── RECORDED INFORMATION
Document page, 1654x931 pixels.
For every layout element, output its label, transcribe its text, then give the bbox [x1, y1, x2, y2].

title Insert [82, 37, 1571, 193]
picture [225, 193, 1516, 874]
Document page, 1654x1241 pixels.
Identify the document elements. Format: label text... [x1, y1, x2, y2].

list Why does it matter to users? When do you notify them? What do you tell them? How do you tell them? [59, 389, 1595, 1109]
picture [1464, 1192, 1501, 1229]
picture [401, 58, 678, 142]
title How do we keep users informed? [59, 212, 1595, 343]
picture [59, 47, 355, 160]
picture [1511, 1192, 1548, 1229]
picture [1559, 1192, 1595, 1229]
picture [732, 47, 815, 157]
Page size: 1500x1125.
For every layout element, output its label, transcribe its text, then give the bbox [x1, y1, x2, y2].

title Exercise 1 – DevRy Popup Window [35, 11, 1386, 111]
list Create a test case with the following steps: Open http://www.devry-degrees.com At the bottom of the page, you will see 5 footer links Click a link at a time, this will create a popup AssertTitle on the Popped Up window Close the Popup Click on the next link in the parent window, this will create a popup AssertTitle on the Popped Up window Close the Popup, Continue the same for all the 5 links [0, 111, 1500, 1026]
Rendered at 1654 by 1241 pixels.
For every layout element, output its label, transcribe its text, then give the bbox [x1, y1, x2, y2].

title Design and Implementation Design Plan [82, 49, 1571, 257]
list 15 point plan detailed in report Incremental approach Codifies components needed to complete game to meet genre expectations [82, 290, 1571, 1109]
────
WHAT YOU HAVE TO DO
Rewrite the records above with "transcribe" replaced by "copy out" wherever it occurs, keeping every other word and character the same.

SOLUTION FOR THIS TASK
Document page, 1654x931 pixels.
For every layout element, output its label, copy out its text, then give the bbox [x1, y1, x2, y2].

title Insert [82, 37, 1571, 193]
picture [225, 193, 1516, 874]
Document page, 1654x1241 pixels.
Identify the document elements. Format: label text... [x1, y1, x2, y2].

list Why does it matter to users? When do you notify them? What do you tell them? How do you tell them? [59, 389, 1595, 1109]
picture [1464, 1192, 1501, 1229]
picture [401, 58, 678, 142]
title How do we keep users informed? [59, 212, 1595, 343]
picture [59, 47, 355, 160]
picture [1511, 1192, 1548, 1229]
picture [1559, 1192, 1595, 1229]
picture [732, 47, 815, 157]
Page size: 1500x1125.
For every layout element, output its label, copy out its text, then give the bbox [x1, y1, x2, y2].

title Exercise 1 – DevRy Popup Window [35, 11, 1386, 111]
list Create a test case with the following steps: Open http://www.devry-degrees.com At the bottom of the page, you will see 5 footer links Click a link at a time, this will create a popup AssertTitle on the Popped Up window Close the Popup Click on the next link in the parent window, this will create a popup AssertTitle on the Popped Up window Close the Popup, Continue the same for all the 5 links [0, 111, 1500, 1026]
Rendered at 1654 by 1241 pixels.
For every layout element, output its label, copy out its text, then give the bbox [x1, y1, x2, y2].

title Design and Implementation Design Plan [82, 49, 1571, 257]
list 15 point plan detailed in report Incremental approach Codifies components needed to complete game to meet genre expectations [82, 290, 1571, 1109]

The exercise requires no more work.